┌─ SOURCE RECORDS

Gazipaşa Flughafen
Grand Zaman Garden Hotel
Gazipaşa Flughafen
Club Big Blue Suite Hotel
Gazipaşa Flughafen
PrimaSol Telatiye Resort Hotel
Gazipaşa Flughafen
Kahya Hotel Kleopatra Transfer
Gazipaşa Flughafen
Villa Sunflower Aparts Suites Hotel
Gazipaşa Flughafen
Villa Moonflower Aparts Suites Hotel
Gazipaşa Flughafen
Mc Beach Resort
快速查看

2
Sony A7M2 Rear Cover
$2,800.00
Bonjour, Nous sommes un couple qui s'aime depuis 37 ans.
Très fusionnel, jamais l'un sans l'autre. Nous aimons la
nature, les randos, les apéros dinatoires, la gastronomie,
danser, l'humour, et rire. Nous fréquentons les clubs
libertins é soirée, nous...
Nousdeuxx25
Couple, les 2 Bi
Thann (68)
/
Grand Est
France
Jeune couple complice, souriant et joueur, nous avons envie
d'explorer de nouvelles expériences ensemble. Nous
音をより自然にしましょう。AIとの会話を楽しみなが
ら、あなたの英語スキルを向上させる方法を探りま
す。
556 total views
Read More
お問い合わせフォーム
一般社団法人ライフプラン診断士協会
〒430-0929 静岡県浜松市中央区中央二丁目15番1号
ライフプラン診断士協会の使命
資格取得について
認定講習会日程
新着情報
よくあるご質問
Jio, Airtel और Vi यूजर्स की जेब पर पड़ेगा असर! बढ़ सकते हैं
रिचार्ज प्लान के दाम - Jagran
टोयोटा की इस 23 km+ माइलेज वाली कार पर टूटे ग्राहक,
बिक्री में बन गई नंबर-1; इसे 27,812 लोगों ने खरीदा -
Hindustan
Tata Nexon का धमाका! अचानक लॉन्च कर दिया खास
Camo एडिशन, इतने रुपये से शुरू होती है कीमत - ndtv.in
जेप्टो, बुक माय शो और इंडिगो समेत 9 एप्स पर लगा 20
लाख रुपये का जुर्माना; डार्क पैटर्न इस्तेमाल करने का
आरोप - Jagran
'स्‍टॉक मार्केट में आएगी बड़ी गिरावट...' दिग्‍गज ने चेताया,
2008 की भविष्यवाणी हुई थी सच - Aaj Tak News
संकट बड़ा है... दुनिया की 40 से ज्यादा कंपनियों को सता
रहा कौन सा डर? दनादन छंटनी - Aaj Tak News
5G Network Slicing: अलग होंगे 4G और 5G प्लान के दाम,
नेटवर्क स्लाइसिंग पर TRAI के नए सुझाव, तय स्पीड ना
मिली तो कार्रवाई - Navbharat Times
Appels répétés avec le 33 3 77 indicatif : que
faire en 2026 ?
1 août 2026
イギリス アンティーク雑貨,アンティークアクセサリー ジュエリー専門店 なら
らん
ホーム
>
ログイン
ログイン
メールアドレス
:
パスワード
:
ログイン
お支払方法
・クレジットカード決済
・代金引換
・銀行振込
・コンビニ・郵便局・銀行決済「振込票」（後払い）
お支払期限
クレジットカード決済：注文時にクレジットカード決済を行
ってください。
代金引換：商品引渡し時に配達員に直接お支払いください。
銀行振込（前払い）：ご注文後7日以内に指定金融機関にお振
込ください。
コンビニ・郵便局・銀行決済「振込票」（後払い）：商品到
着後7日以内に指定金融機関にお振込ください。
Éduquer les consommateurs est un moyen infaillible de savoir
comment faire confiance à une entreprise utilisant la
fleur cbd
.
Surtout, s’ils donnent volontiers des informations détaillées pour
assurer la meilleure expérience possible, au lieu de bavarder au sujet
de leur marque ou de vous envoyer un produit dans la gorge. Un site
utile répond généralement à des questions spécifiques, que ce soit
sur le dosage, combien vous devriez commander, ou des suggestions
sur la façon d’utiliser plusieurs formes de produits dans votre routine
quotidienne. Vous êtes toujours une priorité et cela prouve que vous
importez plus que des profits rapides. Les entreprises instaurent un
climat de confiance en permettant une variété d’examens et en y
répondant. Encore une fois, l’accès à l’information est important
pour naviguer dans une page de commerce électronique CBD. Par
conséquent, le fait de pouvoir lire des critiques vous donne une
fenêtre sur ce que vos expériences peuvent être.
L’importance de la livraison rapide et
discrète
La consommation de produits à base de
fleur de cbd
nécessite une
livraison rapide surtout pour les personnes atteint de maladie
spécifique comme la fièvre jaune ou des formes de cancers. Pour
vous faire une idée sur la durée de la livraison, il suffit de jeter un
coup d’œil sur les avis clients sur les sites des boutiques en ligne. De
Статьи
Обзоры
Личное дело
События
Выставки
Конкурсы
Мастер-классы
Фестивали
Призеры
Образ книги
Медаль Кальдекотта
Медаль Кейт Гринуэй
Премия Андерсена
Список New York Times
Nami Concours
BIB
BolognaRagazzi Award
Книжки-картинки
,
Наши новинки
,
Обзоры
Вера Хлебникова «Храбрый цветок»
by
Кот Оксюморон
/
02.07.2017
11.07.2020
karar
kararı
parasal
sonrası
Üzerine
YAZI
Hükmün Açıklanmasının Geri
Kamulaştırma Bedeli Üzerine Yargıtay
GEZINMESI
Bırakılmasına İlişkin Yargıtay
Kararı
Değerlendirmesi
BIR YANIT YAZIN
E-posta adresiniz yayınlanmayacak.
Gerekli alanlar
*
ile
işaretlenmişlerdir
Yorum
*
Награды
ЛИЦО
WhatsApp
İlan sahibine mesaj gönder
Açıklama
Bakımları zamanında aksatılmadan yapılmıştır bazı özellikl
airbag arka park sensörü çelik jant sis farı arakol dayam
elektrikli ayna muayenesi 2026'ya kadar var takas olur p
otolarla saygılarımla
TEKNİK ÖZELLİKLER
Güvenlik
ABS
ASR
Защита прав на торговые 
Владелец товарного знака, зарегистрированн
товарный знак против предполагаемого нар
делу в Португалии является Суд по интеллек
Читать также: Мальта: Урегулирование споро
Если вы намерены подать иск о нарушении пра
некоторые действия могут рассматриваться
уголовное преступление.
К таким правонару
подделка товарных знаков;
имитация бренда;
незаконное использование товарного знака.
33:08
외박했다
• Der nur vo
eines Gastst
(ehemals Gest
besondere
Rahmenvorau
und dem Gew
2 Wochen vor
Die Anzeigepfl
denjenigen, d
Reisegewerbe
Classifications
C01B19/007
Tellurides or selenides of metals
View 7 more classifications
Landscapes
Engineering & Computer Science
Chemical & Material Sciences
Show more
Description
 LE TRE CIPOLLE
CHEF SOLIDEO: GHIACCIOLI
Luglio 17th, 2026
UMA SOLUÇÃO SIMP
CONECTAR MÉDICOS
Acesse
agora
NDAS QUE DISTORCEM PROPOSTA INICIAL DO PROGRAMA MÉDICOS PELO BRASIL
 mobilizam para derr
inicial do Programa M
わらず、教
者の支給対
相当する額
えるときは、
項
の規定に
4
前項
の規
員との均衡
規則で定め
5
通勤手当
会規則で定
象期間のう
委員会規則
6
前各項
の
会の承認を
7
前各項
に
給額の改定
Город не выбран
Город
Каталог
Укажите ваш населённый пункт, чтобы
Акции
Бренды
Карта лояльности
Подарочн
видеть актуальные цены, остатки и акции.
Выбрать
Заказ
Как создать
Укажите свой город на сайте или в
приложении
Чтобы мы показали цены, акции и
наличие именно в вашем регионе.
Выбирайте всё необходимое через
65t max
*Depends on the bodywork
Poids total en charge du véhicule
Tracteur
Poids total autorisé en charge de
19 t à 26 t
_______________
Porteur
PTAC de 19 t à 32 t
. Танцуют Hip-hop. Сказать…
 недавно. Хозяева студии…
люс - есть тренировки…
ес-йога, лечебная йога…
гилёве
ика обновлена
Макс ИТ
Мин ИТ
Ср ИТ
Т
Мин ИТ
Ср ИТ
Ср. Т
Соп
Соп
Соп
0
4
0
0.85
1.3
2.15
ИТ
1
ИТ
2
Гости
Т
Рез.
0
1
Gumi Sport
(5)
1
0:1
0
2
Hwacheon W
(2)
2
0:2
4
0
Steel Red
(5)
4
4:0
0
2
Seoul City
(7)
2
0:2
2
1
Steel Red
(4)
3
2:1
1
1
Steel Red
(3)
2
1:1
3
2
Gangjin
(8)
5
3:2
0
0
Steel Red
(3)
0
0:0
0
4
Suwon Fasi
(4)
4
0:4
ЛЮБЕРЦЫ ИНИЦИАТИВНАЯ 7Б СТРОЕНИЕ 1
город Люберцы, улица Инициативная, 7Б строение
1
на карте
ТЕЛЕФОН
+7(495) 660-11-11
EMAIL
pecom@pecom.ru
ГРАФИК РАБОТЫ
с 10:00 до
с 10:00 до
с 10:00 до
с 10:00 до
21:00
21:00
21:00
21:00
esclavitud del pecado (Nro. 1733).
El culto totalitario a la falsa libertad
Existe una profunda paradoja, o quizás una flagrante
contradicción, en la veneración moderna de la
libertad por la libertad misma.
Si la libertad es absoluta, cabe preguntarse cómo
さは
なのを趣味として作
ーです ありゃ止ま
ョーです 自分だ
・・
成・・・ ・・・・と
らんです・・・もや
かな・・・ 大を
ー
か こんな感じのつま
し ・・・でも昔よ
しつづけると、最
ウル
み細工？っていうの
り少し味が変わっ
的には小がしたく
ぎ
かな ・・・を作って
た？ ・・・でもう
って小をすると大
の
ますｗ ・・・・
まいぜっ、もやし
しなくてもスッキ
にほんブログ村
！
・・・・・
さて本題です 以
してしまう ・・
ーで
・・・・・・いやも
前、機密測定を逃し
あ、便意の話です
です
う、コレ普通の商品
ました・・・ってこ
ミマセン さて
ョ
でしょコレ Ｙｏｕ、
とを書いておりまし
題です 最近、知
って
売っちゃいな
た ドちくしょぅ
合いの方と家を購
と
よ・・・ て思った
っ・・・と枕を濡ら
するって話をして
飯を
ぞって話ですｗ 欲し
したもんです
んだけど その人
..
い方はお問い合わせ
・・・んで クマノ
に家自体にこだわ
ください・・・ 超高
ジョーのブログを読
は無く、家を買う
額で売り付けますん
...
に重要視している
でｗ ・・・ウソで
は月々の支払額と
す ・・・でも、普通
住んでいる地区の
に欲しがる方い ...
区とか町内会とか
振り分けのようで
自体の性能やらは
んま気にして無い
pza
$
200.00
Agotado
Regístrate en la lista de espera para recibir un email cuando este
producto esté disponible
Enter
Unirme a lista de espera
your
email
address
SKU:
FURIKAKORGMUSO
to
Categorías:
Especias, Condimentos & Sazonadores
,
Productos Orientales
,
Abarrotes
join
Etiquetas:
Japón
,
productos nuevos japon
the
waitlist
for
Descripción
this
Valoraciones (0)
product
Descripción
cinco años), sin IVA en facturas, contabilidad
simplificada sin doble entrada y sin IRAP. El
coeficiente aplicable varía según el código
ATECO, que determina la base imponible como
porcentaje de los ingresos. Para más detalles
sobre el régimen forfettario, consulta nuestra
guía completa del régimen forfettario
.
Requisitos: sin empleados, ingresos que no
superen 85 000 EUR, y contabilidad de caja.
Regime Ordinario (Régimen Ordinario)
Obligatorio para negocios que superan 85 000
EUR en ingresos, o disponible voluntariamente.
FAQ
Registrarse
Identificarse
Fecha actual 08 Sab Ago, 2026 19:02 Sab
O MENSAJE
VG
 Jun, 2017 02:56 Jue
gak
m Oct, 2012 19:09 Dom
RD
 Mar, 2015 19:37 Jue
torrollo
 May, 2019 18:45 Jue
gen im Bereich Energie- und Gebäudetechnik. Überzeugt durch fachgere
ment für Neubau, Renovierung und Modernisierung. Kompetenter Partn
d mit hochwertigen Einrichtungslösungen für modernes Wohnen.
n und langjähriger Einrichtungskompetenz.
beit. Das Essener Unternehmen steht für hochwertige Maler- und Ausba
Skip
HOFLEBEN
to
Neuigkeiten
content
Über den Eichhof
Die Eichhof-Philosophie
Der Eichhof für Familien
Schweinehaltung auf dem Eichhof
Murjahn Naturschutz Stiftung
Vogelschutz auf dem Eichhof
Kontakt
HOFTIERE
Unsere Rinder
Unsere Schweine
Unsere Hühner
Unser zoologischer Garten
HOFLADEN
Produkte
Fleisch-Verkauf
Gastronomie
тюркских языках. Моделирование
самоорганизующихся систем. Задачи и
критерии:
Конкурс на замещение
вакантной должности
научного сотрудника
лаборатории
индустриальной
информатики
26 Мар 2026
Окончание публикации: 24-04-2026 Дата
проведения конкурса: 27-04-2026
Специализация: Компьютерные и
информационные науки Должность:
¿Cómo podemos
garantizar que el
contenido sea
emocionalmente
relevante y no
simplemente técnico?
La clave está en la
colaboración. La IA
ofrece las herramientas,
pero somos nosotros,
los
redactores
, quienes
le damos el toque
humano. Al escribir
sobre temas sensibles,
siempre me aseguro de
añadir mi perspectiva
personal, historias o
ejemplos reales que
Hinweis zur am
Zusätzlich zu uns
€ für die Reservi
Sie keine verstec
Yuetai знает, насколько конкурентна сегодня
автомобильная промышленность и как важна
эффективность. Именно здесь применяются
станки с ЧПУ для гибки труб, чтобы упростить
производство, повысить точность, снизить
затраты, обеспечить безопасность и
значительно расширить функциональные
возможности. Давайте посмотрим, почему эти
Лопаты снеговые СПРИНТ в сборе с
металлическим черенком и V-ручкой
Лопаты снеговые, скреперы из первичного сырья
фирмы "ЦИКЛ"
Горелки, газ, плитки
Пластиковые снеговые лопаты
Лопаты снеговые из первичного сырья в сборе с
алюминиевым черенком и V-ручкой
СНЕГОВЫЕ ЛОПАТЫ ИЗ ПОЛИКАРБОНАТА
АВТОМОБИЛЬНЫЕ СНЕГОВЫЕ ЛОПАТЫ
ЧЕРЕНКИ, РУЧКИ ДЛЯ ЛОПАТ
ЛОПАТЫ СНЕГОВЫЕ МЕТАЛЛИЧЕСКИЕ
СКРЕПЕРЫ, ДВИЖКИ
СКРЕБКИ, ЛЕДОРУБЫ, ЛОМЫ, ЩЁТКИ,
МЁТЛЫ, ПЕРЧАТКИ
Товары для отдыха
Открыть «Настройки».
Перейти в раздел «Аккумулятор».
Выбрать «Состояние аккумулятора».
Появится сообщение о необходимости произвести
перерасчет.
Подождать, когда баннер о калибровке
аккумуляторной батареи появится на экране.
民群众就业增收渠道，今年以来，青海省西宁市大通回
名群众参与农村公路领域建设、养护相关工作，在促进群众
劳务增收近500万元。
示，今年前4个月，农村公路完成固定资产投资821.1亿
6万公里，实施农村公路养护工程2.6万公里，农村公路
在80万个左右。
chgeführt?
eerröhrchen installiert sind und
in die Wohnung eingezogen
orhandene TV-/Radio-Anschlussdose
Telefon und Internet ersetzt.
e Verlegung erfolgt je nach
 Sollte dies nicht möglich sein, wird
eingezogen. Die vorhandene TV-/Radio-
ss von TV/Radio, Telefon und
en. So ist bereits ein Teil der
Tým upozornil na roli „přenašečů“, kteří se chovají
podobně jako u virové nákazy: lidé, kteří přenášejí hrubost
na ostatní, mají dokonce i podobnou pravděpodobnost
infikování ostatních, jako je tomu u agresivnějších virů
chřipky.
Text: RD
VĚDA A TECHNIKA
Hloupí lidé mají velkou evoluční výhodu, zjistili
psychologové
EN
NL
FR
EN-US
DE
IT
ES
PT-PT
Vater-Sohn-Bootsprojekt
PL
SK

└─

_YOUR TASK:_
Copy out the lines above exactly, beginning at the one that contains "Si la libertad" and ending at the one that contains "Obligatorio para negocios que superan 85 000".

_RESPONSE TO THIS EXERCISE:_
Si la libertad es absoluta, cabe preguntarse cómo
さは
なのを趣味として作
ーです ありゃ止ま
ョーです 自分だ
・・
成・・・ ・・・・と
らんです・・・もや
かな・・・ 大を
ー
か こんな感じのつま
し ・・・でも昔よ
しつづけると、最
ウル
み細工？っていうの
り少し味が変わっ
的には小がしたく
ぎ
かな ・・・を作って
た？ ・・・でもう
って小をすると大
の
ますｗ ・・・・
まいぜっ、もやし
しなくてもスッキ
にほんブログ村
！
・・・・・
さて本題です 以
してしまう ・・
ーで
・・・・・・いやも
前、機密測定を逃し
あ、便意の話です
です
う、コレ普通の商品
ました・・・ってこ
ミマセン さて
ョ
でしょコレ Ｙｏｕ、
とを書いておりまし
題です 最近、知
って
売っちゃいな
た ドちくしょぅ
合いの方と家を購
と
よ・・・ て思った
っ・・・と枕を濡ら
するって話をして
飯を
ぞって話ですｗ 欲し
したもんです
んだけど その人
..
い方はお問い合わせ
・・・んで クマノ
に家自体にこだわ
ください・・・ 超高
ジョーのブログを読
は無く、家を買う
額で売り付けますん
...
に重要視している
でｗ ・・・ウソで
は月々の支払額と
す ・・・でも、普通
住んでいる地区の
に欲しがる方い ...
区とか町内会とか
振り分けのようで
自体の性能やらは
んま気にして無い
pza
$
200.00
Agotado
Regístrate en la lista de espera para recibir un email cuando este
producto esté disponible
Enter
Unirme a lista de espera
your
email
address
SKU:
FURIKAKORGMUSO
to
Categorías:
Especias, Condimentos & Sazonadores
,
Productos Orientales
,
Abarrotes
join
Etiquetas:
Japón
,
productos nuevos japon
the
waitlist
for
Descripción
this
Valoraciones (0)
product
Descripción
cinco años), sin IVA en facturas, contabilidad
simplificada sin doble entrada y sin IRAP. El
coeficiente aplicable varía según el código
ATECO, que determina la base imponible como
porcentaje de los ingresos. Para más detalles
sobre el régimen forfettario, consulta nuestra
guía completa del régimen forfettario
.
Requisitos: sin empleados, ingresos que no
superen 85 000 EUR, y contabilidad de caja.
Regime Ordinario (Régimen Ordinario)
Obligatorio para negocios que superan 85 000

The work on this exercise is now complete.